I want to use this blog to write about my love of poetry and I am going to begin with reflecting on why and also how I read poetry, and what it means to me.
The context for this post is a few facts about me…I can be fast, doing lots of things at the same time. I scatter my possessions over whatever room or house I am in in. I am loud and chatty. I like fast music.
Poetry makes me stop.
Poetry makes me slow.
Poetry allows me to be quiet.
One of my favourite things to do is to read poetry aloud to myself. It helps me understand and appreciate it more. I can turn tricky or new words over in my mouth.
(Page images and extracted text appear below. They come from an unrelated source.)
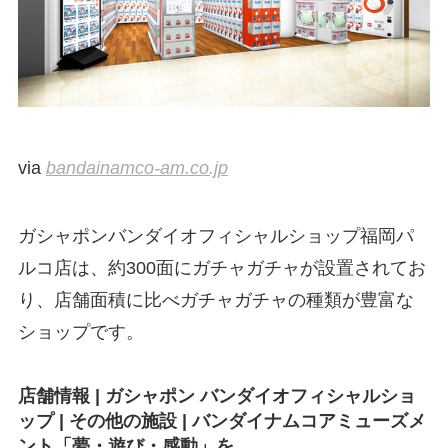
via
bandainamco-am.co.jp
ガシャポンバンダイオフィシャルショップ福岡パ
ルコ店は、約300面にガチャガチャが設置されてお
り、店舗面積に比べガチャガチャの種類が豊富な
ショップです。
店舗情報 | ガシャポン バンダイオフィシャルショ
ップ | その他の施設 | バンダイナムコアミューズメ
ント「夢・遊び・感動」を。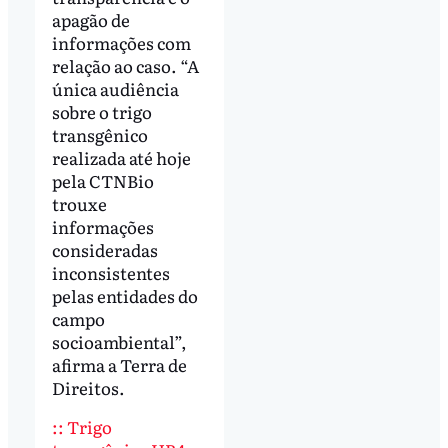
apagão de
informações com
relação ao caso. “A
única audiência
sobre o trigo
transgênico
realizada até hoje
pela CTNBio
trouxe
informações
consideradas
inconsistentes
pelas entidades do
campo
socioambiental”,
afirma a Terra de
Direitos.
::
Trigo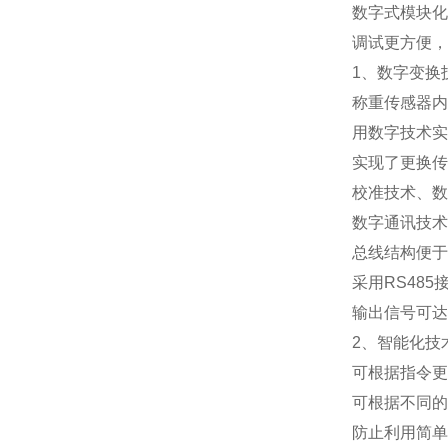
数字式模块化
调试更方便，
1
、数字变换
称重传感器内
用数字技术实
实现了更换传
校准技术、数
数字通讯技术
总线结构便于
采用
RS485
输出信号可达
2
、智能化技
可根据指令更
可根据不同的
防止利用简单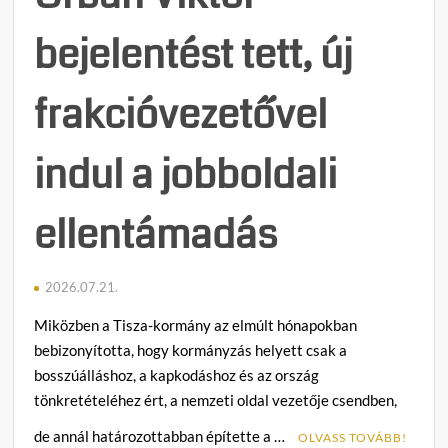
után
z
jött
bejelentést tett, új
a
dönté
frakcióvezetővel
indul a jobboldali
ellentámadás
2026.07.21.
Miközben a Tisza-kormány az elmúlt hónapokban
bebizonyította, hogy kormányzás helyett csak a
bosszúálláshoz, a kapkodáshoz és az ország
tönkretételéhez ért, a nemzeti oldal vezetője csendben,
de annál határozottabban építette a …
OLVASS TOVÁBB!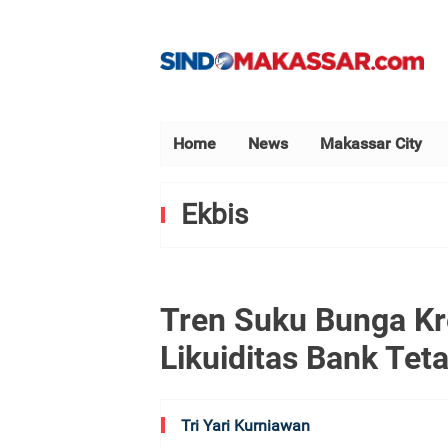
Home
News
Makassar City
Ekbis
Tren Suku Bunga Kr
Likuiditas Bank Tet
Tri Yari Kurniawan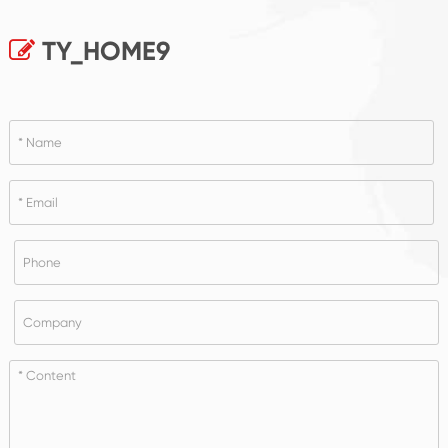
TY_HOME9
I can start to unpick complex or confusing formulations of words. This is especially true for poems that are new to me.
Sometimes I am in public when I encounter a new poem. In this instance I recite it under my breath, mouthing the words.
I have many memories of doing this in London after spotting a new ‘Poem on the Underground’.
I stumbled across ‘London Fields’ by Michael Rosen and I adored these lines which open and close the poem:
“Evening falls between the trees
The drumming for Ghana fills the leaves”
I enjoyed discovering ‘Stationery’ by Agha Shahid Ali, especially these final lines:
“The world is full of paper.
Write to me”.
Gerard Benson’s ‘In a Young Time’ ends with this amazing image:
“Only a window
would catch sunlight and flame into sudden gold”.
I love that poetry can immediately take me somewhere else.
When I read the lines by Michael Rosen I think of a sporting event and trees in full bloom. I am instantly taken to what I feel must be a warm and light evening in the late summer (another line in the poem reinforces this). I am interested by the idea of sounds filling up a space.
The lines from ‘Stationery’ are so intriguing. Who is the poet addressing these to? They could be achingly romantic or desperately sad (I err on the side of romance in this case).
Gerard Benson’s way of capturing that beautiful sight of a sunset reflected in a window is wonderful and articulates perfectly something many of us have seen but may have found difficult to describe.
I love many different art forms but poetry is my favourite because it is so accessible. I don’t need to go anywhere special to enjoy poetry. It doesn’t cost any money. It is not kept in galleries or museums.
If I can remember some lines of poetry it is always with me, available at will.